Damien Kayat previews the 2023 edition of the PGA Tour’s Sony Open taking place at the Waialae Country Club in Hawaii.
2022/2023 US PGA Tour
Waialae Country Club, Honolulu, Hawaii
Let’s hope that last week’s Sentry Tournament of Champions was a harbinger of things to come this year. That must have been one of the most insane comebacks in recent golfing memory.
Rahm trailed Colin Morikawa by nine shots after he bogeyed the first on Sunday. But a back nine 31- aided by a Morikawa capitulation- led to a sensational come-from-behind win.
Former World No.1 Jon Rahm has now won three of his last four international starts. The burly Spaniard seems hellbent on re-establishing himself as one of the de facto favourites for every title.
The Tour stays in Hawaii for the 2nd leg of this picturesque island swing: the Sony Open.
The Sony Open
The Sony Open is the first full-field event since last year’s RSM Classic. The tournament dates back all the way to the 1920’s and has been a PGA tour event since its inception as the Hawaiian Open in 1965.
Sony took over as sponsors of this event back in 1999 (a fairly long engagement in this age of sponsorship musical chairs). Since 1999, 15 winners of this event teed it up at the Sentry the week prior.
This is really quite odd when you look at how different this test is in comparison to Plantation. But I think it speaks to the comfort of playing in this climate and enjoying early-season momentum.
Speaking of comfort, this event has been hosted at the exact same venue since it first joined the PGA Tour: Waialae Country Club.
Waialae Country Club
Designed by Seth Raynor, Waialae is very much the antithesis of last week’s test at Kapulua. Last week was a bomber’s paradise, with wide-open fairways and prodigious length.
Waialae is a short, tree-lined course that has a slightly links feel. In that sense, it is similar to courses such as Harbour Town and El Camaleon. So, I would favour the more surgical operators this week.
Also, look for players who can make plenty of putts on these slow, Bermuda greens. This is a more old-fashioned test of golf that rewards accurate tee-to-green players that can hole a putt.
Also, look for players who are proficient on par 4’s. The last six winners have all ranked inside the top six for Par 4 Scoring.
There is a notable absence of golf’s elite talent following that breathless season opener. But that shouldn’t make this week any less interesting.
Defending champion Hideki Matsuyama has become a serial winner on Tour and will take some beating once again this week. But it’s two fellow Asians who currently lead the market.

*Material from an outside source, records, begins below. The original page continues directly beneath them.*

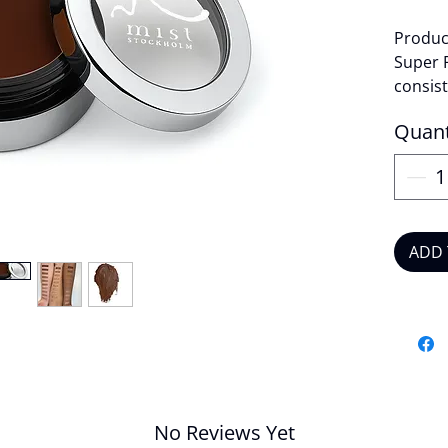
Product
Super 
consist
covera
Quant
lightwe
Produc
High
Suit
ADD 
Veg
Crue
Long
Cre
Quantit
No Reviews Yet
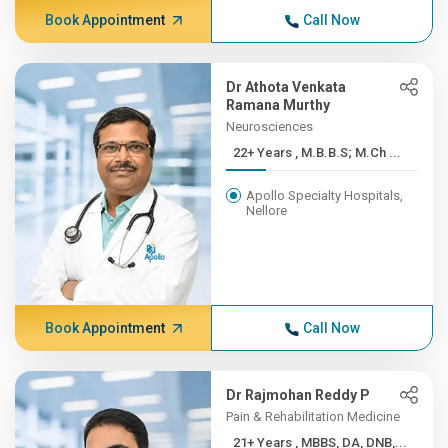
Book Appointment
Call Now
Dr Athota Venkata
Ramana Murthy
Neurosciences
22+ Years , M.B.B.S; M.Ch ...
Apollo Specialty Hospitals,
Nellore
Book Appointment
Call Now
Dr Rajmohan Reddy P
Pain & Rehabilitation Medicine
21+ Years , MBBS, DA, DNB,...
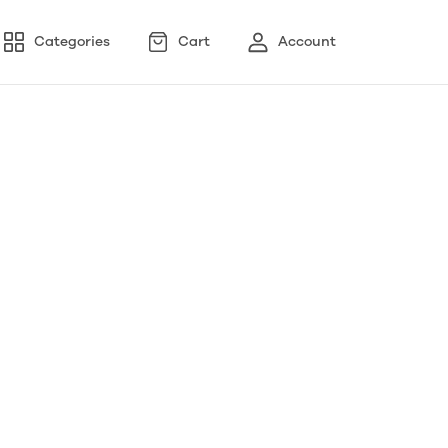
Categories
Cart
Account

20-year-old Korean sensation Tom Kim has rocketed to 14th in the World Rankings (courtesy of some impressive form towards the end of last year). He finished 5th last week and makes a compelling tournament favourite.
Fellow Korean Sungjae Im is one of the most consistent players on tour and should suit this course perfectly (though that hasn’t been reflected in his course figures thus far).
Jordan Spieth could be a factor this week while the likes of Brian Harman and Corey Conner lurk dangerously.
2022: Hideki Matsuyama (-23) *playoff
2021: Kevin Na (-21)
2020: Cameron Smith (-11) *playoff
2019: Matt Kuchar (-22)
2018: Patton Kizzire (-17) *playoff
To Win Outright:
Tony Kim 12/1 | Sungjae Im 14/1 | Hideki Matsuyama 16/1 | Jordan Spieth 18/1 | Russell Henley 20/1
Brendan Steele- To Win 75/1 | To Place 16/1
This is purely a horses-for-courses pick. Steele is exactly the sort of player who can thrive in these slightly quainter events. Sure, he missed the cut last year. But prior to that he has been exemplary at Waialae. He finished runner-up following a playoff in 2020. And he was the 54-hole leader in 2021 before settling for a T4 finish. He finished in the top 20 in his last event (the CJ Cup). Steele often gets himself into contention when many of the elite players are absent.
Keith Mitchell- To Win 35/1 | To Place 15/2
Despite a fairly consistent 2022, Keith Mitchell will feel disappointed that he hasn’t added to his 2019 Honda Classic title. Currently sitting 57th in the world rankings, there is plenty to suggest that Mitchell has what it takes to take home the title this week. He has made four of five cuts here, with a best finish of seventh a year ago. But let’s look a bit deeper at his results. When 16th here in 2019, he was third going into the last round. And he shot middle rounds of 62 and 63 to finish 14th in 2021.
The Man to Beat- Corey Conners- To Win 25/1 | To Place 11/2
I have opted to avoid most of the nominal favourites this week. I just think that Corey Conners should fit the bill perfectly. He is a regular here (his last three results reading T3-T12-11). He has started solidly this season, with three top 25s in four starts. This included a respectable 18th at Plantation last week. And that was a course that doesn’t really suit his style. He is a real old-fashioned operator who adroitly plots his way around courses. I think he could be a real dark-horse contender this week.